Walter Mignolo (2007) alerta que o pensamento descolonial pressupõe a diferença colonial. Significa que a teoria reivindica a localidade de todo o pensamento, inclusive o europeu, que é transmitido como se fosse “neutro”, “deslocalizado” ou “universal”, mas que, de fato, é fruto de certa realidade social. Nesse ponto, a confluência com os estudos pós- estruturalistas é bastante clara.

A perspectiva descolonial recebeu muitas contribuições oriundas das análises do sistema-mundo.

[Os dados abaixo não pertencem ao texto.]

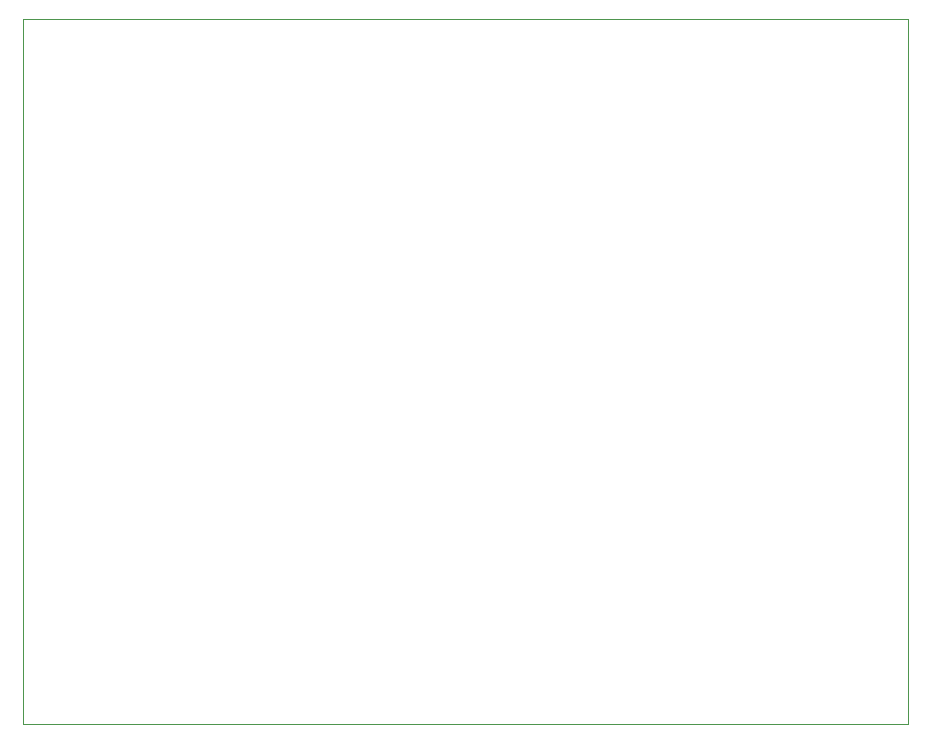
<source format=gbr>
G04 DipTrace 4.3.0.5*
G04 AtesBoard.gbr*
%MOIN*%
G04 #@! TF.FileFunction,Profile*
G04 #@! TF.Part,Single*
%ADD10C,0.004724*%
%FSLAX26Y26*%
G04*
G70*
G90*
G75*
G01*
G04 BoardOutline*
%LPD*%
X-950000Y1050000D2*
G54D10*
Y-1300000D1*
X2000000D1*
Y1050000D1*
X-950000D1*
M02*

</source>
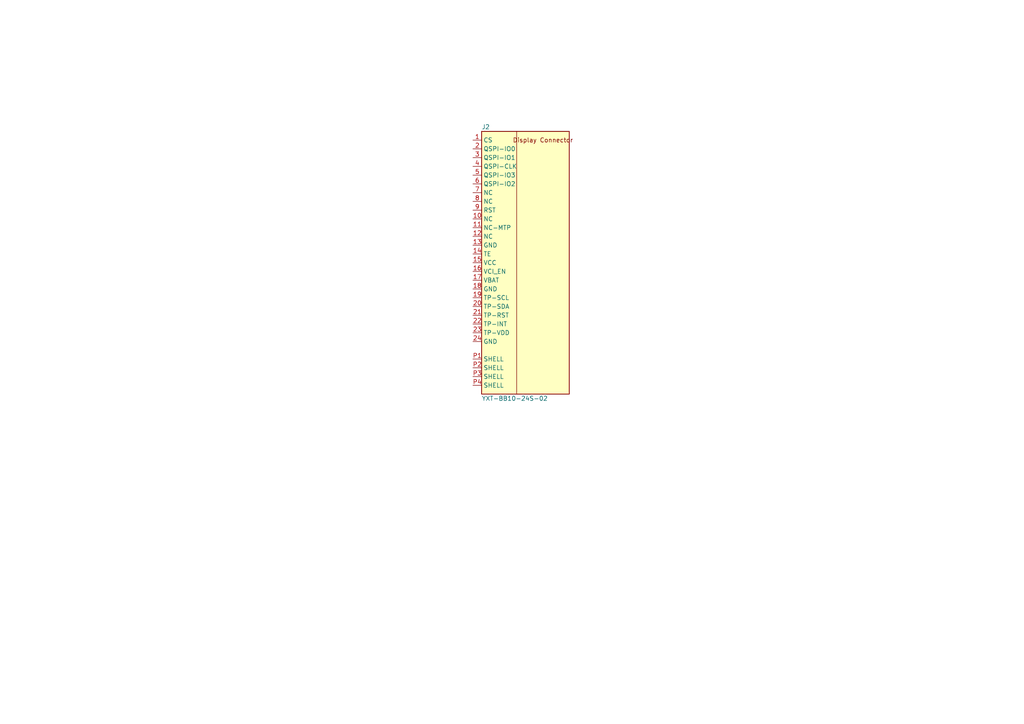
<source format=kicad_sch>
(kicad_sch
	(version 20231120)
	(generator "eeschema")
	(generator_version "8.0")
	(uuid "7651aaca-c599-4eda-9d88-9309dfe4f3f2")
	(paper "A4")
	
	(symbol
		(lib_id "0_connector_smd:YXT-BB10-24S-02")
		(at 139.7 38.1 0)
		(unit 1)
		(exclude_from_sim no)
		(in_bom yes)
		(on_board yes)
		(dnp no)
		(fields_autoplaced yes)
		(uuid "1522f7dd-9784-4ff7-9332-24a7f1f1992c")
		(property "Reference" "J2"
			(at 139.7 36.83 0)
			(do_not_autoplace yes)
			(effects
				(font
					(size 1.27 1.27)
				)
				(justify left)
			)
		)
		(property "Value" "YXT-BB10-24S-02"
			(at 139.7 115.57 0)
			(do_not_autoplace yes)
			(effects
				(font
					(size 1.27 1.27)
				)
				(justify left)
			)
		)
		(property "Footprint" ""
			(at 139.7 38.1 0)
			(effects
				(font
					(size 1.27 1.27)
				)
				(hide yes)
			)
		)
		(property "Datasheet" "http://www.yxt-pretech.com/vancheerfile/files/2022/8/20220801163313391.pdf"
			(at 139.7 38.1 0)
			(effects
				(font
					(size 1.27 1.27)
				)
				(hide yes)
			)
		)
		(property "Description" "0.4mm 2 24P -55℃~+85℃ Standing paste 500mA SMD,P=0.4mm Board-to-Board and Backplane Connector ROHS"
			(at 139.7 38.1 0)
			(effects
				(font
					(size 1.27 1.27)
				)
				(hide yes)
			)
		)
		(property "kode PN" "DOTCON03"
			(at 139.7 38.1 0)
			(effects
				(font
					(size 1.27 1.27)
				)
				(hide yes)
			)
		)
		(property "Manufacturer" "YXT"
			(at 139.7 38.1 0)
			(effects
				(font
					(size 1.27 1.27)
				)
				(hide yes)
			)
		)
		(property "Manufacturer PN" "YXT-BB10-24S-02"
			(at 139.7 38.1 0)
			(effects
				(font
					(size 1.27 1.27)
				)
				(hide yes)
			)
		)
		(property "Supplier 1" "LCSC"
			(at 139.7 38.1 0)
			(effects
				(font
					(size 1.27 1.27)
				)
				(hide yes)
			)
		)
		(property "Supplier 1 PN" "C2763965"
			(at 139.7 38.1 0)
			(effects
				(font
					(size 1.27 1.27)
				)
				(hide yes)
			)
		)
		(pin "6"
			(uuid "d4c46858-85e5-41b8-bb64-b591bf492241")
		)
		(pin "7"
			(uuid "23528524-873b-459b-9b70-dad9813e491b")
		)
		(pin "P3"
			(uuid "87332315-258c-477a-bd66-a1175d089721")
		)
		(pin "13"
			(uuid "b62d2962-9b5c-4533-bba6-1ef9ff11e4ae")
		)
		(pin "16"
			(uuid "b74c0f4a-b72b-4fba-bd69-f19d71cc69ec")
		)
		(pin "5"
			(uuid "d9801ba3-1473-456d-b81b-b97fd94fe1ed")
		)
		(pin "17"
			(uuid "e6f3824d-69e5-458c-8b85-f287b3cef7c3")
		)
		(pin "24"
			(uuid "39c2332e-8662-497e-911d-8b06a91b6e03")
		)
		(pin "20"
			(uuid "f9e48a6b-16ce-40ec-b3fe-9718a27cd081")
		)
		(pin "3"
			(uuid "d28aaffb-fa07-4229-8afa-308cdca8e4cc")
		)
		(pin "4"
			(uuid "0d9b907a-8081-4fa1-b648-773ab10b80bc")
		)
		(pin "P1"
			(uuid "f7c453f3-ae67-49ba-bfe5-db6edd4d6c9e")
		)
		(pin "P2"
			(uuid "06fdc955-bcbc-486e-b922-e64f1f156b0a")
		)
		(pin "P4"
			(uuid "80586082-d544-4035-ada0-7d85d4003b7c")
		)
		(pin "11"
			(uuid "1598f29d-1282-4b94-8080-a3c2541c7f7c")
		)
		(pin "19"
			(uuid "47034800-acee-4a95-82f8-9d3f78760d79")
		)
		(pin "22"
			(uuid "df6c0eed-4426-4623-bbfa-2ca0caf95a33")
		)
		(pin "12"
			(uuid "de16c461-9cb0-4386-902c-435a03584659")
		)
		(pin "15"
			(uuid "89004fc2-0ef0-4df5-ba12-ae61782ba29d")
		)
		(pin "9"
			(uuid "38e03bb8-a1ac-4f84-806b-e29747eddd7f")
		)
		(pin "2"
			(uuid "a0a4f29f-3584-424d-be07-c14ed97284de")
		)
		(pin "10"
			(uuid "48ea82d9-bb81-437a-a0bb-b1ada291ea08")
		)
		(pin "18"
			(uuid "271f233b-907e-4136-8256-1b08ce78b6dd")
		)
		(pin "23"
			(uuid "e8ebf633-b42b-4b8b-bb15-4a1ff8438af0")
		)
		(pin "8"
			(uuid "2f3c5809-c79c-433a-b442-04dbb2f7c5e5")
		)
		(pin "21"
			(uuid "cb0d21cc-b9dc-4d45-a45d-21fc0a965b15")
		)
		(pin "1"
			(uuid "759d8ebe-168b-4d34-9036-6ba8ca06bc7b")
		)
		(pin "14"
			(uuid "9547d55e-5671-43e4-bd7b-0c644ae8d378")
		)
		(instances
			(project ""
				(path "/0650c7a8-acba-429c-9f8e-eec0baf0bc1c/fede4c36-00cc-4d3d-b71c-5243ba232202/2aa3e5ea-7568-4e79-a9d1-34c3cd061408"
					(reference "J2")
					(unit 1)
				)
			)
		)
	)
)

</source>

Demonstra-se, segundo Santiago Castro-Gómez e Ramón Grosfoguel (2007, p. 14), como “la división internacional del trabajo y las luchas militares geopolíticas son constitutivas de los procesos de acumulación capitalista a escala mundial”. Essa concepção é o que permite que se diga que a descolonialidade considera os elementos da superestrutura marxista como estrutura na forma de uma heterarquia; a cultura está entrelaçada aos processos da economia-política (CASTRO-GÓMEZ; GROSFOGUEL, 2007), não perdendo de vista a inserção na macronarrativa marxista que, embora, tenha sido em alguma medida resgatada pelos pós-colonialistas, não o foi com a mesma intensidade e com a mesma preocupação com as estruturas de base como nas teorias descoloniais.

Portanto, ainda que compartilhem uma crítica ao eurocentrismo e uma ênfase à produção de conhecimento como indispensável à manutenção das estruturas de poder, muitos aspectos afastam a teoria pós-colonial da descolonial. Em suma, se com o marxismo a teoria descolonial diverge no sentido de destacar a importância do olhar para as instituições, a epistemologia e a cultura como elementos cruciais para a exploração capitalista e para a hierarquização da sociedade, da pós-colonialidade o pensamento descolonial diverge na medida em que intenta atrelar as hierarquias locais à narrativa do capitalismo global, não à maneira decentralizada dos pós-modernos, mas por meio de uma verdadeira recentralização. A pós-colonialidade é, antes de tudo, uma aposta política para descolonizar o saber-poder e problematizar a construção do outro. A descolonização pode tornar-se, além disso, um processo de reaprendizagem das estruturas cognitivas, ou seja, um processo de luta pelos sentidos.